# Will diffusers work here?



## omholt (Jun 5, 2007)

Hmmm. Diffuser og diffusor? Well, you know what I mean.

I don't have much distance from couch to backwall. Approximately 6 feet from ear to wall. The backwall is also asymmetrical as you can see in the picture. My question is if it's worth placing diffusers here. I'm thinking higher on the wall to create more distance. On the ceiling or on the triangular windows. The problem is of course that they will not be placed symmetrical. Will that create an unbalanced soundstage?


----------



## Zing (Jan 5, 2009)

Your distance of 6 feet is good. I believe that is the minimum requirement for effective diffusor use.

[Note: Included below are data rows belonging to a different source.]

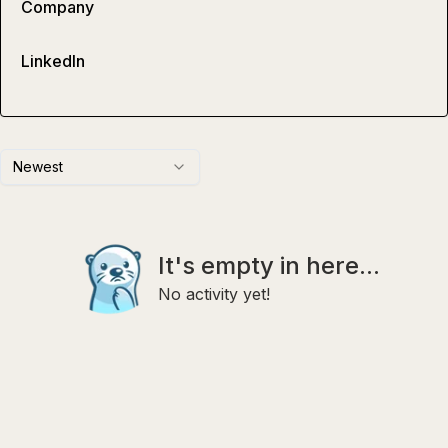
Company
LinkedIn
Newest
It's empty in here...
No activity yet!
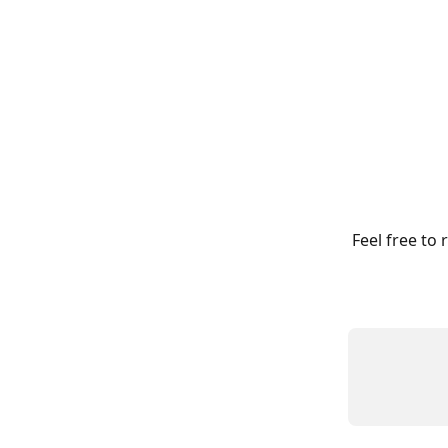
Feel free to 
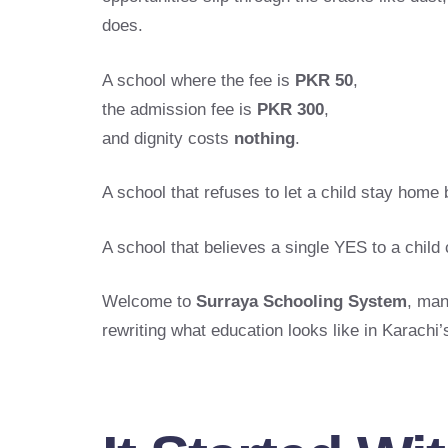
does.
A school where the fee is
PKR 50
,
the admission fee is
PKR 300
,
and dignity costs
nothing
.
A school that refuses to let a child stay home 
A school that believes a single YES to a chil
Welcome to
Surraya Schooling System
, man
rewriting what education looks like in Karachi’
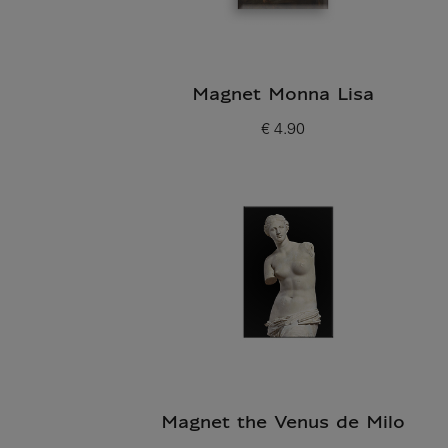
Magnet Monna Lisa
€ 4.90
Current price
Magnet the Venus de Milo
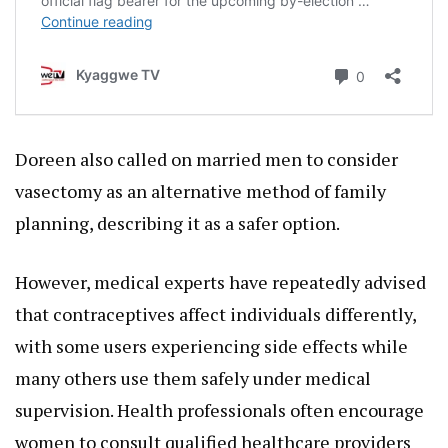
Doreen also called on married men to consider
vasectomy as an alternative method of family
planning, describing it as a safer option.
However, medical experts have repeatedly advised
that contraceptives affect individuals differently,
with some users experiencing side effects while
many others use them safely under medical
supervision. Health professionals often encourage
women to consult qualified healthcare providers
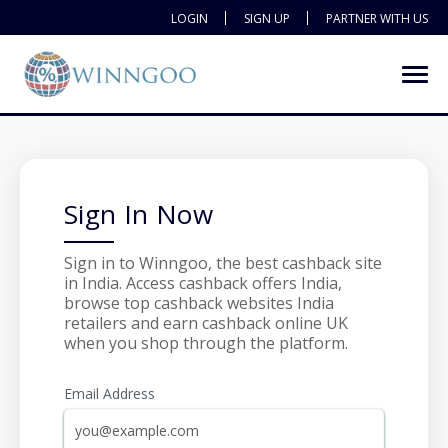
LOGIN
SIGN UP
PARTNER WITH US
Sign In Now
Sign in to Winngoo, the best cashback site
in India. Access cashback offers India,
browse top cashback websites India
retailers and earn cashback online UK
when you shop through the platform.
Email Address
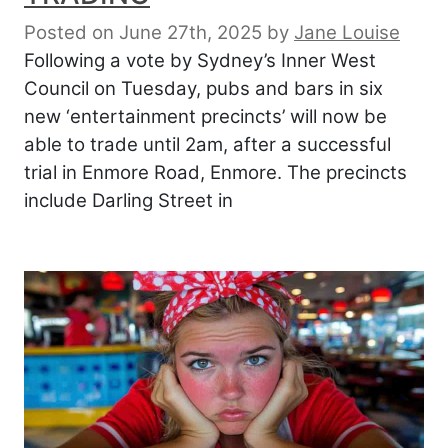
Posted on June 27th, 2025
by
Jane Louise
Following a vote by Sydney’s Inner West
Council on Tuesday, pubs and bars in six
new ‘entertainment precincts’ will now be
able to trade until 2am, after a successful
trial in Enmore Road, Enmore. The precincts
include Darling Street in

As for your location concerns, I'd have to defer to someone more knowledgeable. It would only be a guess to say that, like most other acoustic treatments, they're used to correct a problem and/or improve sonics. Therefore, they should be placed where they _need_ to be placed as opposed to where they look the nicest (or in this case, the most symmetrical).


----------



## bpape (Sep 14, 2006)

I don't think that would be a problem behind you at all. I might suggest concentrating on the angled wood surfaces over your left shoulder first though.

Bryan


----------



## omholt (Jun 5, 2007)

bpape said:


> I don't think that would be a problem behind you at all. I might suggest concentrating on the angled wood surfaces over your left shoulder first though.
> 
> Bryan


Do you mean the ceiling? I thought maybe the upper triangular window(s) would be the best place.
And what kind of diffusers are recommended? Poly's or QRD's.

The white panels on the right and left are diffusers by the way. Thought about changing them to the upcoming new GIK wooden diffuser, but the cost is too high.


----------



## bpape (Sep 14, 2006)

The areas I was thinking of are the angled, triangular shaped areas over your left shoulder - top right of your picture. QRD's would be the best choice there.

Bryan


----------



## omholt (Jun 5, 2007)

bpape said:


> The areas I was thinking of are the angled, triangular shaped areas over your left shoulder - top right of your picture. QRD's would be the best choice there.
> 
> Bryan


Still not 100% sure what area you're addressing. 

If you're thinking of the area in the first picture below, I'm not sure if that's a good idea. Part of the area is in front of the seating position, part right on the side and a small part behind. The distance varies from about 5 to 7 feet. I've tried diffusion on sidewalls in front of the seating position, and it seems like it's important to do it on both sides to get a balanced soundstage. 

The second picture shows the ceiling that are behind the seating position, and perhaps that's what you meant. On the lowest part, the distance is 6 feet.


----------



## bpape (Sep 14, 2006)

The 2nd picture is what I was referring to.

Bryan


----------